Proposer à une équipe volontaire :

  • un temps d’atelier où l’on se concentre sur une journée vue par les retours d'expérience et par le son,

  • un échange où chacun peut citer les lieux, les ambiances, les sons, les personnes qui soutiennent, et ceux qui pèsent,

  • un repérage des moments où une respiration, une pause, visuelle ou sonore, serait bienvenue (début de poste, fin de poste, pause, temps de transitions).

Une petite expérimentation, sur un seul lieu

Choisir un endroit précis :

  • salle de repos,

  • bureau de transmissions,

  • petite salle d’attente,

et y tester, par exemple :

  • une ambiance plus calme (réduction des sources sonores inutiles, réorganisation de certains flux),

  • des capsules audio de récupération faciles à lancer,

  • ou un design sonore léger : sons naturels, paysages sonores doux, temps de silence volontairement préservé.

L’idée n’est pas de tout changer, l'intérêt est de sentir ce que cela produit dans la vie de l’équipe.

Un groupe pilote QVCT & sons ?

Réunir quelques personnes motivées parmi les soignants de terrain, des cadres, l'équipe QVCT, la direction, des personnels techniques, et leur confier une mission claire :

  • observer,

  • proposer deux ou trois actions raisonnables,

  • recueillir les retours,

  • revenir partager ce qui en ressort.

Ce groupe peut devenir un lieu où l’on prend soin de soi et du sujet, au fil des mois.


La place possible d’un partenaire externe

Certaines équipes ont envie ou besoin d’être accompagnées dans cette démarche :

  • pour concevoir des ambiances sonores adaptées aux lieux de soins,

  • pour structurer les étapes : audit, avis, écoute, expérimentation, ajustements,

  • pour aider à formuler des objectifs clairs et des indicateurs simples.

Un partenaire expert, avec un pied dans le monde du son et un autre dans l’accompagnement humain et numérique, peut alors :

  • être un support à l'équipe QVCT et auditer

  • proposer des outils en complément des changements au sein de l'entreprise : capsules audio d'accueil des patients, dispositifs d’ambiance acoustique, soutien aux soins par la musique,

  • soutenir le pilotage et la communication,

  • aider à relier ces actions à une stratégie QVCT plus large, propre à chaque établissement.

L’idée n’est pas de déporter la QVCT à l’extérieur, et plutôt de renforcer la capacité de l’interne à faire vivre ces sujets.

Faire de la place à ce qui se vit vraiment

La QVCT à l’hôpital ou en cabinet médical ne se limite pas à cocher des cases.

Elle parle de la manière dont chacun peut habiter son travail, jour après jour, dans un environnement exigeant.
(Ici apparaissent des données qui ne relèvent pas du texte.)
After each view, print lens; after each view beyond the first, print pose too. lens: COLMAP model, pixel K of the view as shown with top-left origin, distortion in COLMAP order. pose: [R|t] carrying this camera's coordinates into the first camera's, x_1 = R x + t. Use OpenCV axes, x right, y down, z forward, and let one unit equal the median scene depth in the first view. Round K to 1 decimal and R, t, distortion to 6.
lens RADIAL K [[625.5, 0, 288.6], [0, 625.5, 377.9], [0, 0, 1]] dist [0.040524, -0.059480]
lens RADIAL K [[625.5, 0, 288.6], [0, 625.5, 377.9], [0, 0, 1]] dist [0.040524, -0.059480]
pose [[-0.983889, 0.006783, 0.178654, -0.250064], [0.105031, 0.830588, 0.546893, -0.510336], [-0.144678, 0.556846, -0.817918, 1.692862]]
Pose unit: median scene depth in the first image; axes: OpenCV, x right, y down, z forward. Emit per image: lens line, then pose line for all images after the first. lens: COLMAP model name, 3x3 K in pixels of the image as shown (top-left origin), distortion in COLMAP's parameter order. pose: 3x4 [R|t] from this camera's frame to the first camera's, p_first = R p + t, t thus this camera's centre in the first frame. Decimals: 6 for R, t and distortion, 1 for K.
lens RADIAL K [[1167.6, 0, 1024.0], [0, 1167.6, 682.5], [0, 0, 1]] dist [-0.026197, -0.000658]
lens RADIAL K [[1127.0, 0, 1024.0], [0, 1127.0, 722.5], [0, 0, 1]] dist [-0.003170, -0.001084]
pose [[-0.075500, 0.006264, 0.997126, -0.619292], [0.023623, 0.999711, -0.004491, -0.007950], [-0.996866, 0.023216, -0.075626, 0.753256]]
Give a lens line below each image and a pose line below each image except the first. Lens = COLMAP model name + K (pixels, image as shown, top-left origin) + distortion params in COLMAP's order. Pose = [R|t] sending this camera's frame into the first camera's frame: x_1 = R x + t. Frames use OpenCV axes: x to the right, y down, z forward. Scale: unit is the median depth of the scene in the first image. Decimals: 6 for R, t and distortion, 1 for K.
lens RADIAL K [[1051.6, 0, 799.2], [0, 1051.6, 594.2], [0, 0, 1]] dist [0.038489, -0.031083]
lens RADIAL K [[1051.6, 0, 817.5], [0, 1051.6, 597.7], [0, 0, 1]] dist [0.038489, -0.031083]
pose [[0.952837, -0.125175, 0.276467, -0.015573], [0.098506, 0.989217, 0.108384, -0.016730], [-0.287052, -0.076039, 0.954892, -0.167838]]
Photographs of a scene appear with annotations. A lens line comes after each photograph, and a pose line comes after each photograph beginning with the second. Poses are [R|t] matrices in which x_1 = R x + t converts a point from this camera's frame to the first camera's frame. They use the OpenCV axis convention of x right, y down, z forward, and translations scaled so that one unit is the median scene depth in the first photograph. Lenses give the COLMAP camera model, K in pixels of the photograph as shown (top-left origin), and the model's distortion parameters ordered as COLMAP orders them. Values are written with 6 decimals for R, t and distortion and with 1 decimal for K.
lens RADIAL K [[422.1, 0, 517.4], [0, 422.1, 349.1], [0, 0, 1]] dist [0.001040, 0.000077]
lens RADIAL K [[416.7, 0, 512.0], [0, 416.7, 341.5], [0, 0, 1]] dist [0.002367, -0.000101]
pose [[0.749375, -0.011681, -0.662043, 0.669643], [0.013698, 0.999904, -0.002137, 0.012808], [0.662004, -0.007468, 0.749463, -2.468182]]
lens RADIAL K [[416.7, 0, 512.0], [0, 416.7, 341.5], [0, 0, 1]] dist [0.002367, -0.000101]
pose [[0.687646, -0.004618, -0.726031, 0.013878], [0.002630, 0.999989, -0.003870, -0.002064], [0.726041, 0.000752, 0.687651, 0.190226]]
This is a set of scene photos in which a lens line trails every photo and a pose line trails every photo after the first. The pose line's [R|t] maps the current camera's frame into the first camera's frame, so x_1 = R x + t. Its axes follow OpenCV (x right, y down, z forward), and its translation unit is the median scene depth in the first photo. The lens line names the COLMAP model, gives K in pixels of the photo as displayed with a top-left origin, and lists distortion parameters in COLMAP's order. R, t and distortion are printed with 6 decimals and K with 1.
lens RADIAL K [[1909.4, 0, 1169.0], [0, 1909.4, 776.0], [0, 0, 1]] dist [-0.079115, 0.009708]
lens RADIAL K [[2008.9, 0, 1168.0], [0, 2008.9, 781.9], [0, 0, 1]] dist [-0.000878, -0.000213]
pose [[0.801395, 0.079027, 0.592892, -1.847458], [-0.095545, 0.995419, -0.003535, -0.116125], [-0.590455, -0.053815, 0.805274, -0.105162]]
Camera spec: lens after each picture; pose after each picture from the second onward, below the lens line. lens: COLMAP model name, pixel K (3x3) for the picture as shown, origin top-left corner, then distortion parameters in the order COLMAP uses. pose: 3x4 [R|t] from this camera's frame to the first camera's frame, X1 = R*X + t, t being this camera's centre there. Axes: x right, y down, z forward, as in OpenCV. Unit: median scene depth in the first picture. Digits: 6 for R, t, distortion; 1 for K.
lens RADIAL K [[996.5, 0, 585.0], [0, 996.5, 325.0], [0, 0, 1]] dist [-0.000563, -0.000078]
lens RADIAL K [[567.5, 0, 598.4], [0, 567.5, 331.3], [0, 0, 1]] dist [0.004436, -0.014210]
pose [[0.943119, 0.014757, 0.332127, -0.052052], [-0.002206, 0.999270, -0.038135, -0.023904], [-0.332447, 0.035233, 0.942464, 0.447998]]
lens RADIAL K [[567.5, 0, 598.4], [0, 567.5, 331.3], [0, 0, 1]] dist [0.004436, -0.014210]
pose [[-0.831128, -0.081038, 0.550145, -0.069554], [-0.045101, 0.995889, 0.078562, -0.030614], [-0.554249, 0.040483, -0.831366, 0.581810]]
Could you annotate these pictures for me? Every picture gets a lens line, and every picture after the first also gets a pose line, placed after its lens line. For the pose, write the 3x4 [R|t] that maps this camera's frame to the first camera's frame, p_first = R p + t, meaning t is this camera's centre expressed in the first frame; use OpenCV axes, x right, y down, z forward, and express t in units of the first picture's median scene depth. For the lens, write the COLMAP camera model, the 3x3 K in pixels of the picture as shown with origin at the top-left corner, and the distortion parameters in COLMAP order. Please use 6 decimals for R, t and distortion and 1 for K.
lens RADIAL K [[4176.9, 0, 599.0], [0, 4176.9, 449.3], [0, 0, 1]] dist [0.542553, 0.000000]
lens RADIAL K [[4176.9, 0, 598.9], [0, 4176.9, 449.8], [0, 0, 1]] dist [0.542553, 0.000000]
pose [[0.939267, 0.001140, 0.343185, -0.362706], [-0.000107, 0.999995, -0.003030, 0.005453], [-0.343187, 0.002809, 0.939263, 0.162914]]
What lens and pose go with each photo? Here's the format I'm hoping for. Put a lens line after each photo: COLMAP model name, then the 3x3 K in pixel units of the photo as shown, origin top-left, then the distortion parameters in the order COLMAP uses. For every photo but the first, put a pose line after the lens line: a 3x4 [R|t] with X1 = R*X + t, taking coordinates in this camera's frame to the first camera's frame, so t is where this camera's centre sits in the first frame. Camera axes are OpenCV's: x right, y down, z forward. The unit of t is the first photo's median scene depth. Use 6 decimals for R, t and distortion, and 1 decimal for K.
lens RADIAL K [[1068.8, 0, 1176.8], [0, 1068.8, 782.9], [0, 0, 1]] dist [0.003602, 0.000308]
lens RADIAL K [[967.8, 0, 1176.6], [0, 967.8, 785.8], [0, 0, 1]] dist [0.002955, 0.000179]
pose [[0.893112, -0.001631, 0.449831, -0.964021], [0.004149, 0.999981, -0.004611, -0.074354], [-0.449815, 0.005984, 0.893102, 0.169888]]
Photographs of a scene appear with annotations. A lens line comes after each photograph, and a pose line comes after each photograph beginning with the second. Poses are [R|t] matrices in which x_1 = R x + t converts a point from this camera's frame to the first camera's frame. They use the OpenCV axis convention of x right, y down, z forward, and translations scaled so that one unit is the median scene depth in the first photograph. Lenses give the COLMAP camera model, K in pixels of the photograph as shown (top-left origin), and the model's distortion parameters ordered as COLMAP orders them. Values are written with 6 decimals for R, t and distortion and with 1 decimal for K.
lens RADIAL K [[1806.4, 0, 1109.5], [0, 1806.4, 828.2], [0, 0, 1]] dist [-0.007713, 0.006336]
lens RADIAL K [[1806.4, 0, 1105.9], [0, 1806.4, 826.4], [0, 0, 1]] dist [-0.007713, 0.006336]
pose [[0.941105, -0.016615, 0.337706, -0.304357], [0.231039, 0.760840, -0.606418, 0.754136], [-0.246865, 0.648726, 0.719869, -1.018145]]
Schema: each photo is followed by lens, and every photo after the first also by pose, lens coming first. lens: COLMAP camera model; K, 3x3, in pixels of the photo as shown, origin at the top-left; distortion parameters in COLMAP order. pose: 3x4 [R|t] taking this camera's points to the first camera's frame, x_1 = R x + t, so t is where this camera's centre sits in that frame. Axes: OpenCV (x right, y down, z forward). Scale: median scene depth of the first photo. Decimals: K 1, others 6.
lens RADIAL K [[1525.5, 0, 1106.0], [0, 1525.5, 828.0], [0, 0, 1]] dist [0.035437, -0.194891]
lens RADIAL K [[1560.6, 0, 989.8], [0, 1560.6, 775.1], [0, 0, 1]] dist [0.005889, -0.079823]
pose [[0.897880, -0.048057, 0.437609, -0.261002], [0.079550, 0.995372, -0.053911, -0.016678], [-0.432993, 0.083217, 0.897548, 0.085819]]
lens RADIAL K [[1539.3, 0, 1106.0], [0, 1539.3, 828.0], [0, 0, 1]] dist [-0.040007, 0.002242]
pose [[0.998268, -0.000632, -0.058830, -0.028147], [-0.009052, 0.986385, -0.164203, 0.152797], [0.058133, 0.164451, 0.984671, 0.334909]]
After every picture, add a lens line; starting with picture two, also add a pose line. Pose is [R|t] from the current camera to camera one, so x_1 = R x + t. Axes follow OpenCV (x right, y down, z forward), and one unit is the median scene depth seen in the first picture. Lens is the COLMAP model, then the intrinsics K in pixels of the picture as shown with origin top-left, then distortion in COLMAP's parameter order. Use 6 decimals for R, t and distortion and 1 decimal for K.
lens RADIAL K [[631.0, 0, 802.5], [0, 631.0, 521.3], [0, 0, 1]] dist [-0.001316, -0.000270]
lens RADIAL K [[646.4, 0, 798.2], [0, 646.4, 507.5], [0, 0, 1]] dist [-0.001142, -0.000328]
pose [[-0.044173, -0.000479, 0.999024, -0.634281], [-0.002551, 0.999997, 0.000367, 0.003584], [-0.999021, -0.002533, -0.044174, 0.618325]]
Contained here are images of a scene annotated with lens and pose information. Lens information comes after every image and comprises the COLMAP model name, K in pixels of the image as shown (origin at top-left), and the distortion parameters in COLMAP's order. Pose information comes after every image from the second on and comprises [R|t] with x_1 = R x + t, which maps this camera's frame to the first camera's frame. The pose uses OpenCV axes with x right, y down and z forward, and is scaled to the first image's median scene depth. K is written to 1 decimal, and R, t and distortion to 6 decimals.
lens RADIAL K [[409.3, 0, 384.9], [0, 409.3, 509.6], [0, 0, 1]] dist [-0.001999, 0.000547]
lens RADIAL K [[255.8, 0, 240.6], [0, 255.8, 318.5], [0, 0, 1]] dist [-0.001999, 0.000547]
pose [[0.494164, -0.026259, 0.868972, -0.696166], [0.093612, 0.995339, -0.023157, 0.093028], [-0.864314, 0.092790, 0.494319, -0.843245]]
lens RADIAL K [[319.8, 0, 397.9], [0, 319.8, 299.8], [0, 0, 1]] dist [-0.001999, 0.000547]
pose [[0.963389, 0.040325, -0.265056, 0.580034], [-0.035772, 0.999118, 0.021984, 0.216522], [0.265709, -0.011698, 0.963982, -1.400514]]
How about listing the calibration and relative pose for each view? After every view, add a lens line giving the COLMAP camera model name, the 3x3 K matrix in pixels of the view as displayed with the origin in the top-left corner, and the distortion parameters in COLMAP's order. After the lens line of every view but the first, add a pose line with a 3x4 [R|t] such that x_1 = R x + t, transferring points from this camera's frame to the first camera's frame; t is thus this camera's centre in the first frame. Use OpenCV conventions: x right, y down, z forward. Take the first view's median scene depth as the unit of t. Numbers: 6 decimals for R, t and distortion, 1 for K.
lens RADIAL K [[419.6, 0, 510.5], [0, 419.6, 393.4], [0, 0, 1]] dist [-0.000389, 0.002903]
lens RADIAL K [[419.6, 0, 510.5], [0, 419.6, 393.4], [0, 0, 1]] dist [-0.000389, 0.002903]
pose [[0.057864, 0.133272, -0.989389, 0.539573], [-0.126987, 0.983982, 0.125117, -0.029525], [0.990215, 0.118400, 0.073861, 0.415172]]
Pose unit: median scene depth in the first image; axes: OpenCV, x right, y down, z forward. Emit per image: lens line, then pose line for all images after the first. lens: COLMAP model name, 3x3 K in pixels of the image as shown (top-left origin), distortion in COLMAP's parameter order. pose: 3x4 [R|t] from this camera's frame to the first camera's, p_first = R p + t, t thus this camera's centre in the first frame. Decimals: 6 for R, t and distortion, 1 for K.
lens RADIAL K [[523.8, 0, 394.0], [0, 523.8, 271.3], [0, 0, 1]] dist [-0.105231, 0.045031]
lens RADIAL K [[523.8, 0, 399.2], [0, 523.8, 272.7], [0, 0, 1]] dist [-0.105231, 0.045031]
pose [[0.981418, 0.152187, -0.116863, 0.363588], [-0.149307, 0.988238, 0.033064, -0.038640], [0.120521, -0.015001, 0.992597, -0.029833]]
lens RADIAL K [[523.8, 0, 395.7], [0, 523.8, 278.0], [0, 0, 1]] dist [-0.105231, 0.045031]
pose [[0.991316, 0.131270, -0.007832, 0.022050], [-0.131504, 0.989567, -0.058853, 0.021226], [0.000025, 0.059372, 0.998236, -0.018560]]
Le son est l’un des fils possibles pour entrer dans cette réalité : il nous ramène au corps, au rythme, à la fatigue, aux moments de respirations.

En choisissant de :

  • prendre le temps d’écouter ce qui se joue dans le paysage visuel et sonore du quotidien,

  • utiliser des repères comme SMARTIES pour clarifier nos intentions sans rigidifier le processus,

  • accompagner les équipes dans la durée,

  • permettre à toutes et tous de communiquer et échanger librement,

  • ré-ouvrir des espaces où la coopération redevient possible,

on transforme peu à peu la QVCT en expérience vécue, plutôt qu’en concept.

La question qui peut rester, à la fin de cette lecture, est simple :

Quel serait, pour vous, le tout premier geste à faire vers l'autre, dans votre service, pour que le son contribue un peu plus positivement à la qualité de vie au travail ?

Si cet article peut déjà donner envie de poser cette question - et d’y répondre ensemble - il aura rempli sa fonction.